New rules for baby food, special diet food and low-calorie food
Posted: 11 June 2013 | European Parliament | No comments yet
Rules on the labelling and content of baby milks and foods for special medical purposes will be better defined…
Rules on the labelling and content of baby milks and foods for special medical purposes will be better defined in order to protect consumers and distinguish more clearly between foods for normal consumption and foods for specific groups under legislation passed in the European Parliament on Tuesday. The new rules, already agreed with Council, also cover some low-calorie diets.
“Infants, young children and seriously ill people are clearly not consumers like any others and it is our duty as legislator to fix stricter rules to govern, for example, the composition and labelling of foodstuffs intended for them,” said the rapporteur, Frédérique Ries (ADLE, BE), after the vote. “On the other hand, it is also important to establish order in the jungle of food products, by abolishing the concept of dietetic food cannibalised by marketing tools,” she added.

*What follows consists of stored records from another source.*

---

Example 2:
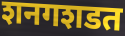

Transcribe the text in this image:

शनगशडत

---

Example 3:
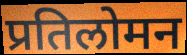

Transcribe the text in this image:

प्रतिलोमन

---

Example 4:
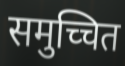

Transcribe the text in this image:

समुच्चित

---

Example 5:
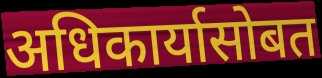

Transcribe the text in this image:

अधिकार्यासोबत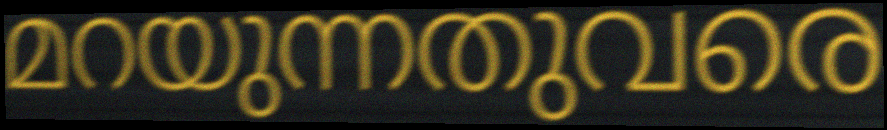
മറയുന്നതുവരെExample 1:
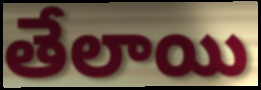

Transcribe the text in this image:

తేలాయి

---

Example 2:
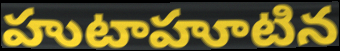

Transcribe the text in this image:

హుటాహూటిన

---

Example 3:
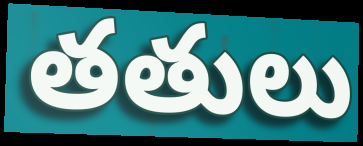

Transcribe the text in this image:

తతులు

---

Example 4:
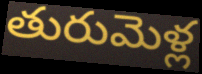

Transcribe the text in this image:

తురుమెళ్ల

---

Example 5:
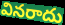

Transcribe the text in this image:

వినరాదు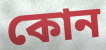
কোন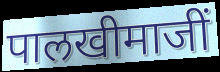
पालखीमाजींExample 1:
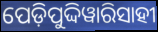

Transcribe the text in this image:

ପେଡ଼ିପୁଦ୍ଦିୱାରିସାହୀ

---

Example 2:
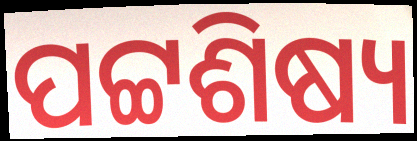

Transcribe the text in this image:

ପଟ୍ଟଶିଷ୍ୟ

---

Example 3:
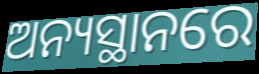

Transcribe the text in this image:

ଅନ୍ୟସ୍ଥାନରେ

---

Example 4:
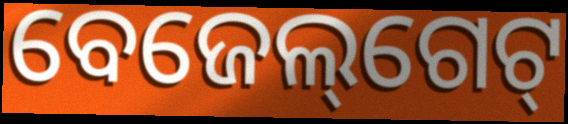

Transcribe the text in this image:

ବେଜେଲ୍‌ଗେଟ୍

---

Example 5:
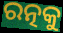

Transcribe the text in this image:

ରତ୍ନକୁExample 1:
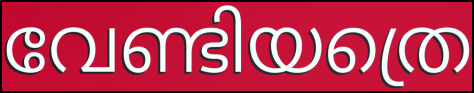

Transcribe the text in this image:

വേണ്ടിയത്രെ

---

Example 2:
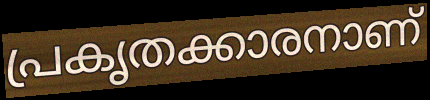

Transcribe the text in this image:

പ്രകൃതക്കാരനാണ്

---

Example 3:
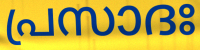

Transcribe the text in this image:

പ്രസാദഃ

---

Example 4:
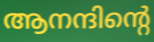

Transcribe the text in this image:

ആനന്ദിന്റെ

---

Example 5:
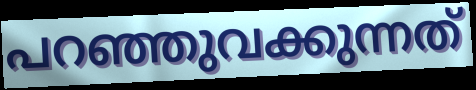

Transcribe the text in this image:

പറഞ്ഞുവക്കുന്നത്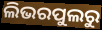
ଲିଭରପୁଲରୁ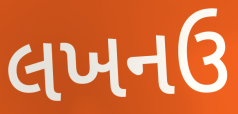
લખનઉ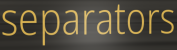
separators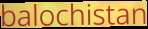
balochistanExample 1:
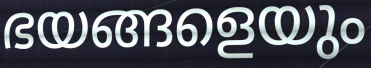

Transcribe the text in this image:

ഭയങ്ങളെയും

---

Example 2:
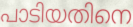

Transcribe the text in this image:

പാടിയതിനെ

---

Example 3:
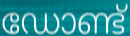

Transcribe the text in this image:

ഡോണ്ട്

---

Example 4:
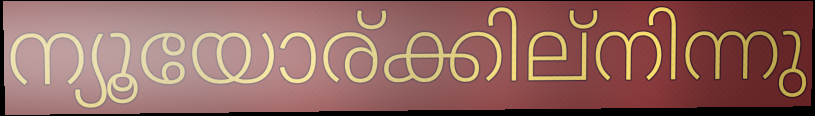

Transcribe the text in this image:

ന്യൂയോര്ക്കില്നിന്നു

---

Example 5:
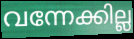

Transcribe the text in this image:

വന്നേക്കില്ലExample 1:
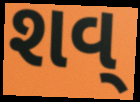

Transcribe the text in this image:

શવ્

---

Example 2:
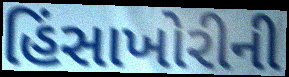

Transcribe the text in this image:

હિંસાખોરીની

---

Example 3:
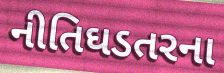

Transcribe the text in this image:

નીતિઘડતરના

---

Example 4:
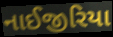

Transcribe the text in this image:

નાઈજીરિયા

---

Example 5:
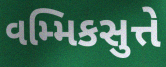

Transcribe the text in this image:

વમ્મિકસુત્તેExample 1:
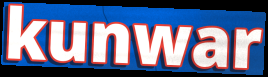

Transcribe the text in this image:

kunwar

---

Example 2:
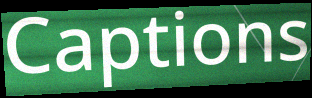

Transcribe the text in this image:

Captions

The new legislation simplifies and clarifies the rules on the labelling and the composition of infant formula and follow-on formula (for babies between six and 10 months), processed cereal-based food, food for special medical purposes and total diet replacement for weight control.
It also includes an exclusive list of substances such as vitamins and minerals that can be added to these foods.
The labelling, presentation and advertising of infant formula and the labelling of follow-on formula must not “include pictures of infants, or other pictures or text which may idealise the use of such formula” in order “not to discourage breast-feeding”, the rules say.
However, graphic representations intended for easy identification of the formula and for illustrating methods of preparation will still be permitted.
Parliament asks the Commission to evaluate whether “growing-up milks” intended for toddlers really have “any nutritional benefits when compared to a normal diet for a child who is being weaned”. It should also assess whether legislation is needed for food intended for sportspeople..
The Commission is asked to ensure that pesticide residues in these products are reduced to a minimum..
Some of the provisions in the new regulation (articles 11, 16, 18 and 19) will apply from the twentieth day following publication in the Official Journal of the EU.